Rispondi a queste domande sul testo riguardo alla crisi:
1. Chi altro, oltre a noi, pensava che certe cose non potessero accadere?
2. A quale crisi viene paragonata quella economica di oggi?
3. Perché il settore privato non è all'altezza della ricostruzione del capitale tecnologico e umano?

_Testo da analizzare_
.....
Premessa
Bisogna fare molta attenzione a non
commettere due errori, comprensibili ma gravi. Il primo è pensare che Can’t
happen here, l’idea che certe cose qui non possano accadere. Anche i greci
e gli argentini la pensavano così. Il secondo è valutare le implicazioni delle
scelte politiche in termini non comparativi. Per esempio, molti inorridiscono
all’idea di uscire dall’euro: ma possono farlo solo se prima di inorridire
hanno valutato cosa succede se non si esce dall’euro. Quando viene
amputata una gamba l’alternativa non è se no al massimo si zoppica un po’,
è la morte.
La grande crisi
La gravità della situazione politica non può
essere compresa adeguatamente se non si tiene conto della gravità della crisi
economica – che è enorme. Essa può essere paragonata alla crisi del 1929 non
solo per la sua ampiezza, ma anche per il suo carattere strutturale. Per quanto
riguarda l’Italia, in particolare:
a) La crisi segue a un lungo periodo di
ristagno, in cui (anche per scelta politica) si è distrutto gran parte del
capitale tecnologico e umano del paese.
b) La ricostruzione di questo capitale, date
le attuali prospettive, è un compito colossale, cui il settore privato non è
adeguato: perché le situazioni di incertezza sono ovviamente le meno propizie
agli investimenti, sopratutto a quelli che danno profitti nel lungo periodo.
.....
_Materiale di partenza_
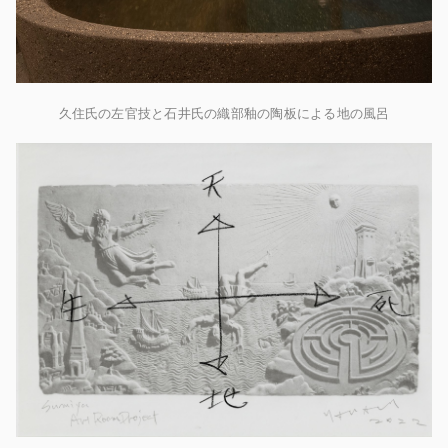
久住氏の左官技と石井氏の織部釉の陶板による地の風呂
.....
_Compito svolto_
1. I greci e gli argentini.
2. Alla crisi del 1929.
3. Perché le situazioni di incertezza sono le meno favorevoli agli investimenti, soprattutto a quelli che danno profitti nel lungo periodo.